TOUCHED BY LYME: Quilting about life in the Lyme lane

 

 

 

 

 

Nani is asking people to send digital photos of themselves living their lives with Lyme. For some people, the photos might show all your medications lined up in a row. Or getting hooked up to an IV.

“Anything they deem Lyme-related,” Nani says. “They can be as creative as they want. I want to see what they are going through and what their daily life is like.”

How about showing the odometer of your car, depicting how many miles you drive to your Lyme doctor? Or the screen of your computer, open to your on-line Lyme support group? Your stack of Lyme Times? A package of gluten-free crackers? Maybe that pile of laundry that’s accumulating because you just don’t feel up to dealing with it.

Nani began a crash course in Lyme when her dad apparently became infected two years ago on a fishing trip to Mammoth Lake, California. Even though he told his doctor that he’d received several insect bites, Nani says, “his doctor dismissed his concerns and didn’t even test him for Lyme.”

Her dad’s condition deteriorated rapidly and he was soon diagnosed with ALS. Eventually he received a Lyme diagnosis, and showed improvement on IV Rocephin. Until his insurance company put a stop to that.

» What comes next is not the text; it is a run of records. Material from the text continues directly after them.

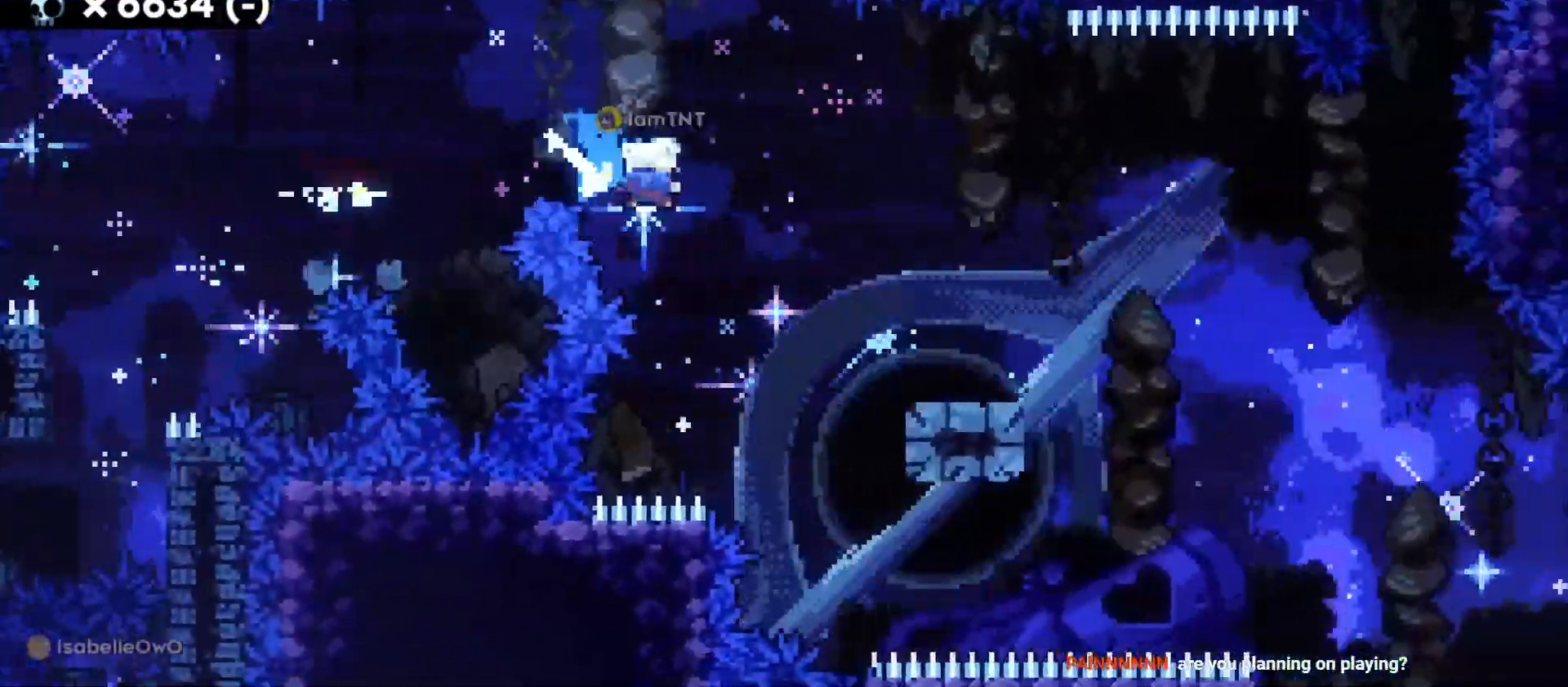
{"keys": ["d", "dash", "s"], "events": [[233, "jump", "down"], [283, "dash", "down"], [333, "jump", "up"], [416, "dash", "up"], [483, "dash", "down"]]}
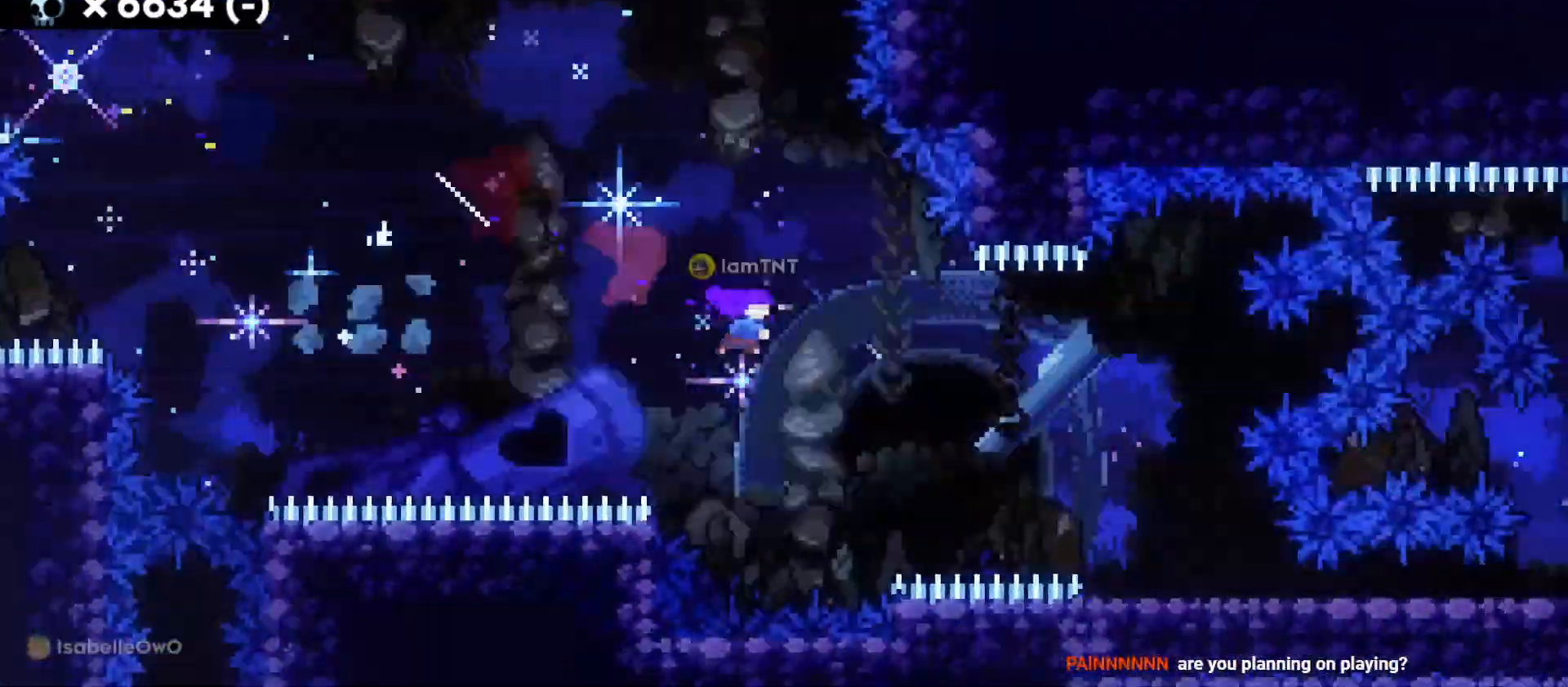
{"keys": ["d", "dash", "s"], "events": [[133, "dash", "up"], [433, "dash", "down"]]}
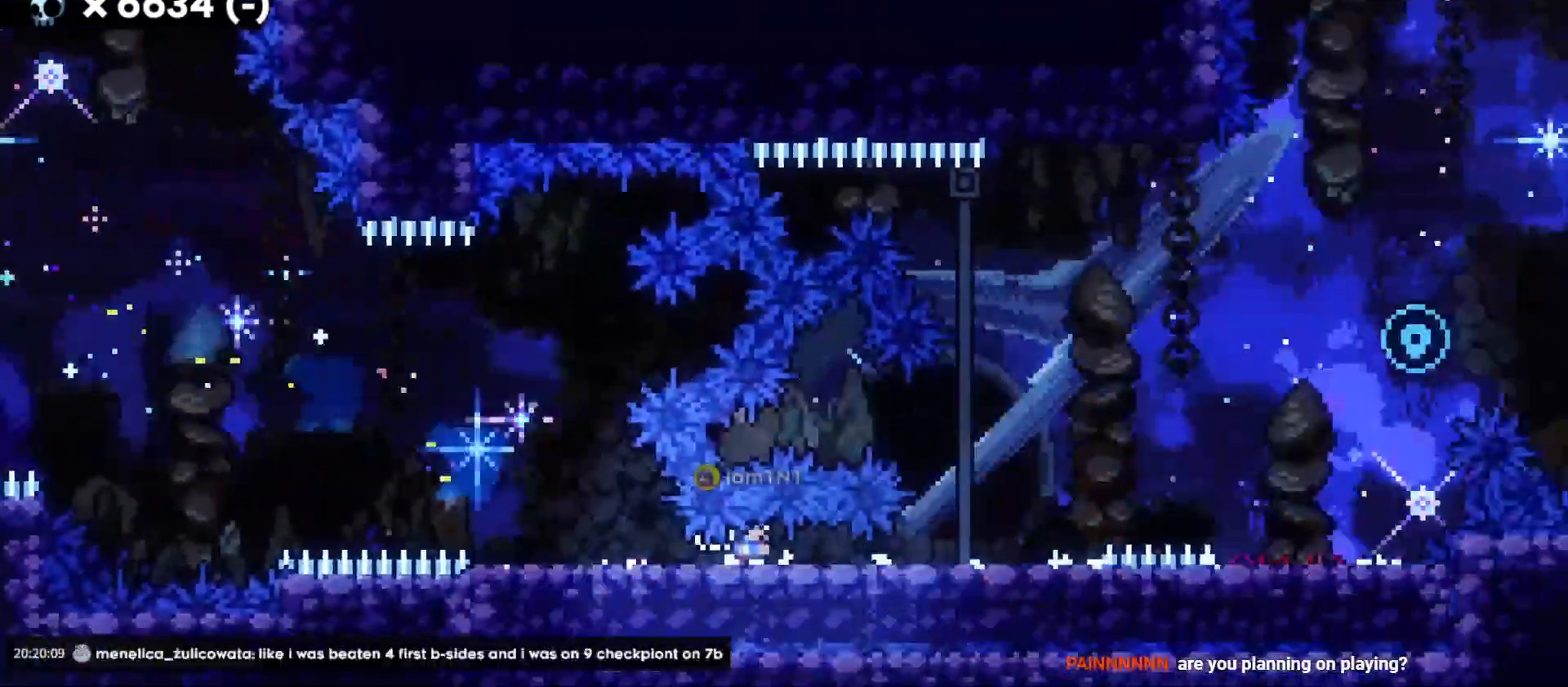
{"keys": ["a", "d", "dash", "s"], "events": [[100, "dash", "up"], [133, "jump", "down"], [133, "s", "up"], [316, "s", "down"], [333, "a", "down"], [350, "jump", "up"], [366, "d", "up"], [366, "dash", "down"], [500, "d", "down"]]}
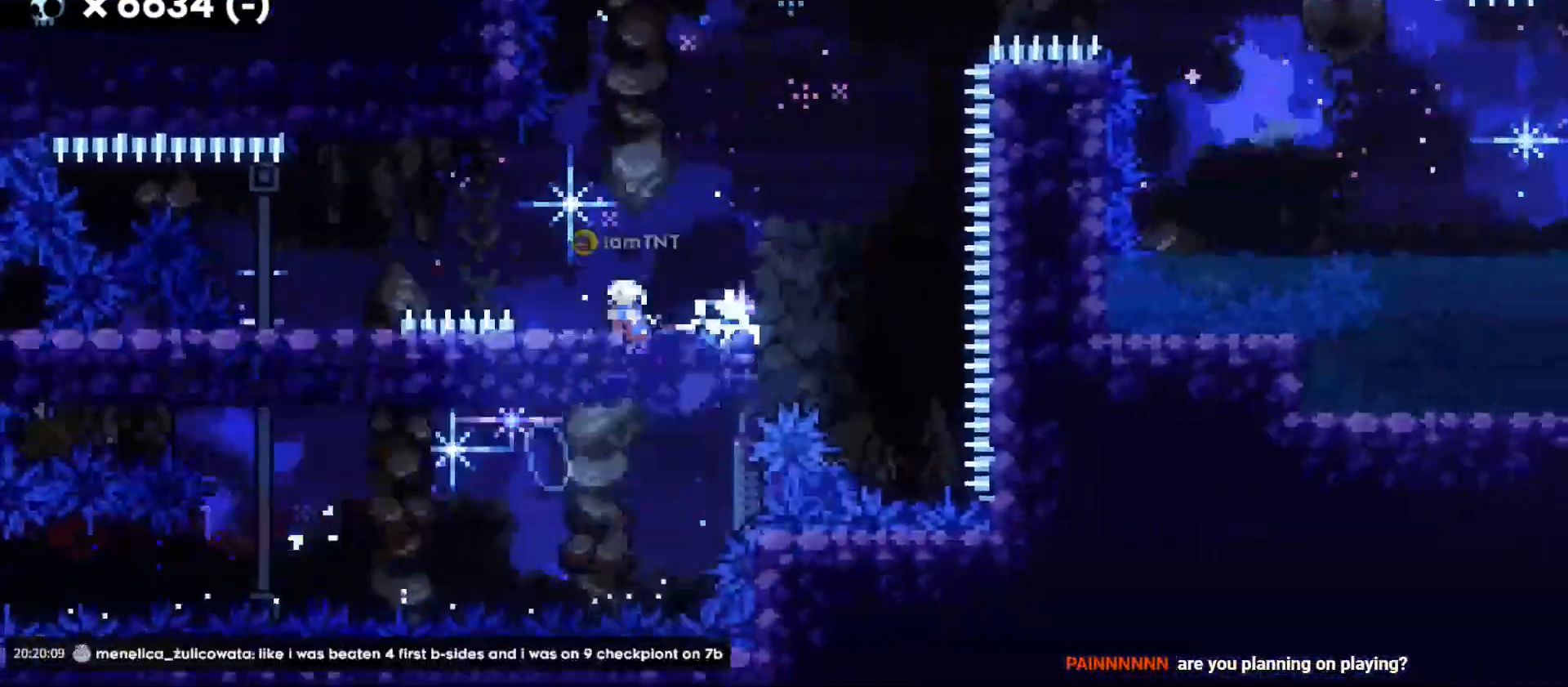
{"keys": ["d", "jump"], "events": [[33, "jump", "down"], [50, "dash", "up"], [50, "s", "up"], [66, "a", "up"]]}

“The suffering that a Lyme patient goes through is incredibly painful and consuming,” Nani notes. “I see how my dad struggles to rise from a chair and walk just a few feet.  He can no longer work, help around the house or care for his beloved dog, Bo….He had a stair lift installed, so he can make it upstairs to his room safely.  He winces in pain with each step he takes.  He spends hundreds & thousands of dollars on supplements, medications & treatments intended to improve his health.” 

Her dad’s struggle inspired the mother of two toddlers to do her own research about Lyme. She joined yahoo groups and “was blown away at the number of people who had the same sad story as my dad.”

She watched last summer’s IDSA Lyme hearing, viewed Under Our Skin, and started writing about Lyme on Facebook. Then she got the idea of making quilts about Lyme disease. (She already quilts and makes cloth handbags and wallets. You can view some of her work here.) She plans to transfer the Lyme photos to fabric, and stitch them into a quilted image of life in the Lyme lane.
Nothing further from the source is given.